**RECORDS**
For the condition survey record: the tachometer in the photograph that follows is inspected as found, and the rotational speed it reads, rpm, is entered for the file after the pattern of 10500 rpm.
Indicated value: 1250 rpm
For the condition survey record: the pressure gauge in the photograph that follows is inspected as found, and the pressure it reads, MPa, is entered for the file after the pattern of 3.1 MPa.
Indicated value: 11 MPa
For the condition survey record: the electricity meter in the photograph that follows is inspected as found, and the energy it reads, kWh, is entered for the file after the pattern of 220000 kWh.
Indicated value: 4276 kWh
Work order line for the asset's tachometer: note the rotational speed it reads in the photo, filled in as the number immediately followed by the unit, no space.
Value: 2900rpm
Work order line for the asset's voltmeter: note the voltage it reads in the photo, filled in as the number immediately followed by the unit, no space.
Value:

==

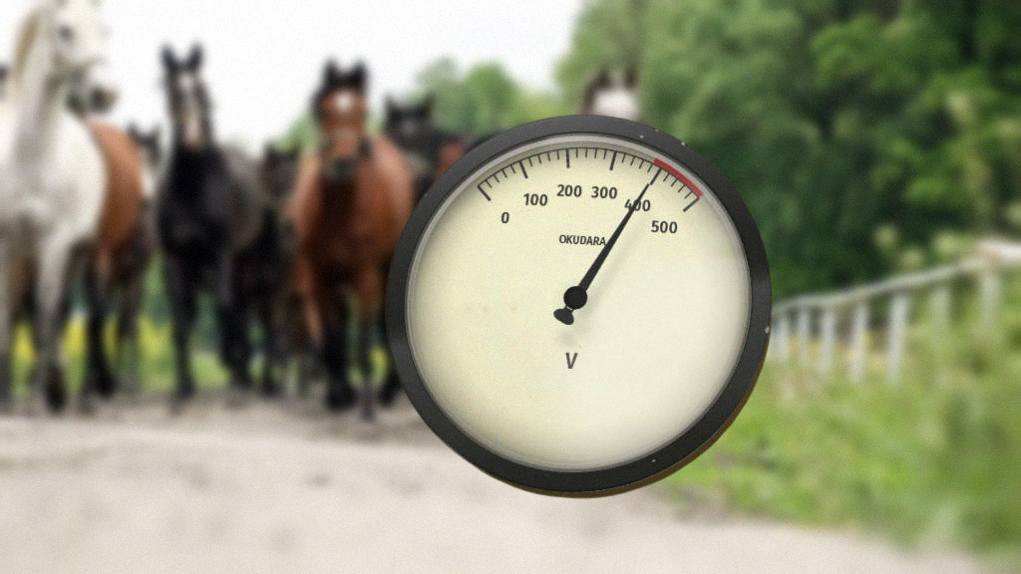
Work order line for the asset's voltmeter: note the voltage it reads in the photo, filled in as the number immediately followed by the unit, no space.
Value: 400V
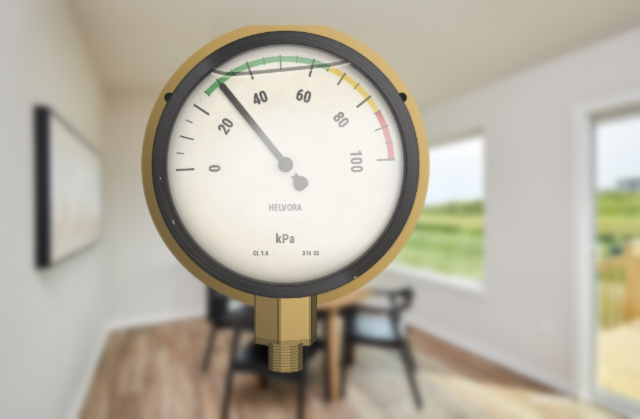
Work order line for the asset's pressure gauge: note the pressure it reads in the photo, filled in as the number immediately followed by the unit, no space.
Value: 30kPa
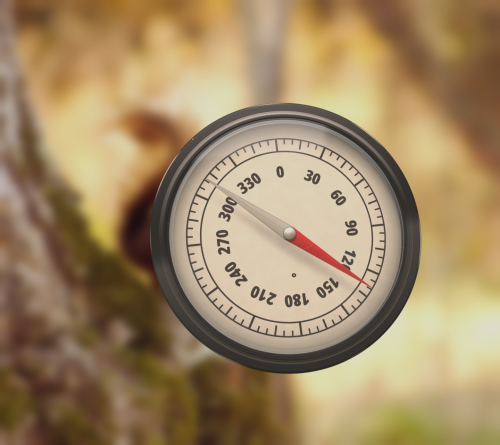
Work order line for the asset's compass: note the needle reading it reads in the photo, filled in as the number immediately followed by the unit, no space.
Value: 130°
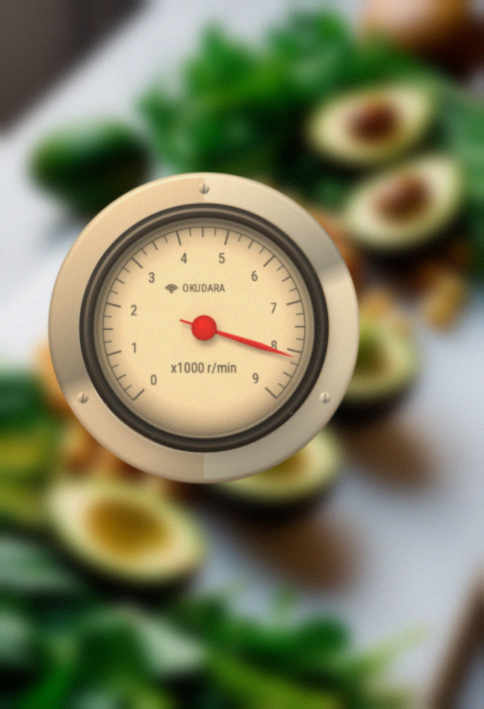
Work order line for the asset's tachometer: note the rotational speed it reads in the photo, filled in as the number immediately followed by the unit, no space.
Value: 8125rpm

**TRY IT**
Transcribe the lines above verbatim, starting at the line containing "For the condition survey record: the tachometer" and ending after the line containing "Value: 2900rpm".

**THE ANSWER**
For the condition survey record: the tachometer in the photograph that follows is inspected as found, and the rotational speed it reads, rpm, is entered for the file after the pattern of 10500 rpm.
Indicated value: 1250 rpm
For the condition survey record: the pressure gauge in the photograph that follows is inspected as found, and the pressure it reads, MPa, is entered for the file after the pattern of 3.1 MPa.
Indicated value: 11 MPa
For the condition survey record: the electricity meter in the photograph that follows is inspected as found, and the energy it reads, kWh, is entered for the file after the pattern of 220000 kWh.
Indicated value: 4276 kWh
Work order line for the asset's tachometer: note the rotational speed it reads in the photo, filled in as the number immediately followed by the unit, no space.
Value: 2900rpm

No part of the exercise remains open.